>> Start Records supplied

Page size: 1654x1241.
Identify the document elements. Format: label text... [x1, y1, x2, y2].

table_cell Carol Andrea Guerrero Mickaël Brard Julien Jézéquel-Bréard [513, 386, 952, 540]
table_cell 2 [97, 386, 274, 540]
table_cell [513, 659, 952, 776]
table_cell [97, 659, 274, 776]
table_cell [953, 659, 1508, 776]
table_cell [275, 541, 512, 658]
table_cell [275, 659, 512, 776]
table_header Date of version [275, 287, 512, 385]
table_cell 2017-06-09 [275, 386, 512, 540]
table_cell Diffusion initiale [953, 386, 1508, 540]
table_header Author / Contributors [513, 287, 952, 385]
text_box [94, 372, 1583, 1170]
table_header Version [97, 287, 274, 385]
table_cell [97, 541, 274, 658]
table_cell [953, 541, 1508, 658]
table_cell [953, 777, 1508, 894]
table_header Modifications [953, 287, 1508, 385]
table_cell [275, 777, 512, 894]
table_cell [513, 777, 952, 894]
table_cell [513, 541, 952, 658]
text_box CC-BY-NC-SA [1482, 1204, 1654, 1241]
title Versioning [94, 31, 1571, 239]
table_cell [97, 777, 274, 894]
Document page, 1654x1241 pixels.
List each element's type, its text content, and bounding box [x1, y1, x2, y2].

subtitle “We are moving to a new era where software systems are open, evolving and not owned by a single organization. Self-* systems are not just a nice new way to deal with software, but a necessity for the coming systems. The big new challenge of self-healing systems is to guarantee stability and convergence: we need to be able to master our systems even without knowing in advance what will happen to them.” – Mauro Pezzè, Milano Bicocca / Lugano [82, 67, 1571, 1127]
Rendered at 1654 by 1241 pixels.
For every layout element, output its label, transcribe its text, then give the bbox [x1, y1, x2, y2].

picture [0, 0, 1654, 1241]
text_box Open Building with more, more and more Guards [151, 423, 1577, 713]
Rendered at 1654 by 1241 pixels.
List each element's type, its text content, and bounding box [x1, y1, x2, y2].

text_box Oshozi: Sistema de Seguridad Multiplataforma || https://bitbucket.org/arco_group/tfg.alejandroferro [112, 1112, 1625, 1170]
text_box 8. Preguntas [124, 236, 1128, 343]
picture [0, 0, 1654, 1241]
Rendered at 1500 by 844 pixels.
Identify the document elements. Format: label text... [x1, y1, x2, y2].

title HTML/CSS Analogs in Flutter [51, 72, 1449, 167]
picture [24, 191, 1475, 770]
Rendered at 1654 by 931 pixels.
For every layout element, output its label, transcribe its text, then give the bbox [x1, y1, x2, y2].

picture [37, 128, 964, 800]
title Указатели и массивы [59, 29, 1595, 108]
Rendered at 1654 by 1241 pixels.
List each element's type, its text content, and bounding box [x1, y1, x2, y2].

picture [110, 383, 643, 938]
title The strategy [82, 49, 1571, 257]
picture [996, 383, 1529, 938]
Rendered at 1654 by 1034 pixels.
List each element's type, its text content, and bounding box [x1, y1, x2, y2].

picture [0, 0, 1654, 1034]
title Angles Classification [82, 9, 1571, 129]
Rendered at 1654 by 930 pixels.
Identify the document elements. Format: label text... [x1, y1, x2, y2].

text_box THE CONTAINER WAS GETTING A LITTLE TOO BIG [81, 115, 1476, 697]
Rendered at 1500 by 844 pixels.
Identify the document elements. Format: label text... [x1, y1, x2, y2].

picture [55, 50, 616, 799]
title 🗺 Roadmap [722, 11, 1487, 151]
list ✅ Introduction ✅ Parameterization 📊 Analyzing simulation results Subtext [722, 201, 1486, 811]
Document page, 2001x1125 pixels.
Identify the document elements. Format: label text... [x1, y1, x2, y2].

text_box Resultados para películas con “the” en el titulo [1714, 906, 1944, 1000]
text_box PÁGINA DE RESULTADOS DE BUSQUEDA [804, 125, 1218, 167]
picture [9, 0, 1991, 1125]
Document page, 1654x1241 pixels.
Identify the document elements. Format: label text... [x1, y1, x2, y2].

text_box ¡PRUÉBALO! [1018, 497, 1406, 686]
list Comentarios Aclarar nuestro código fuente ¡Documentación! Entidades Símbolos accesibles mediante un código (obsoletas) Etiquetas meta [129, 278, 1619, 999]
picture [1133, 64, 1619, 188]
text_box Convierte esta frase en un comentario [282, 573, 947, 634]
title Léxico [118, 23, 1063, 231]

>> End Records supplied

• To do:
Write out the lines above word for word, starting from the very first one and continuing down to the line containing "table_cell [275, 541, 512, 658]", including that line.

• Result for this exercise:
Page size: 1654x1241.
Identify the document elements. Format: label text... [x1, y1, x2, y2].

table_cell Carol Andrea Guerrero Mickaël Brard Julien Jézéquel-Bréard [513, 386, 952, 540]
table_cell 2 [97, 386, 274, 540]
table_cell [513, 659, 952, 776]
table_cell [97, 659, 274, 776]
table_cell [953, 659, 1508, 776]
table_cell [275, 541, 512, 658]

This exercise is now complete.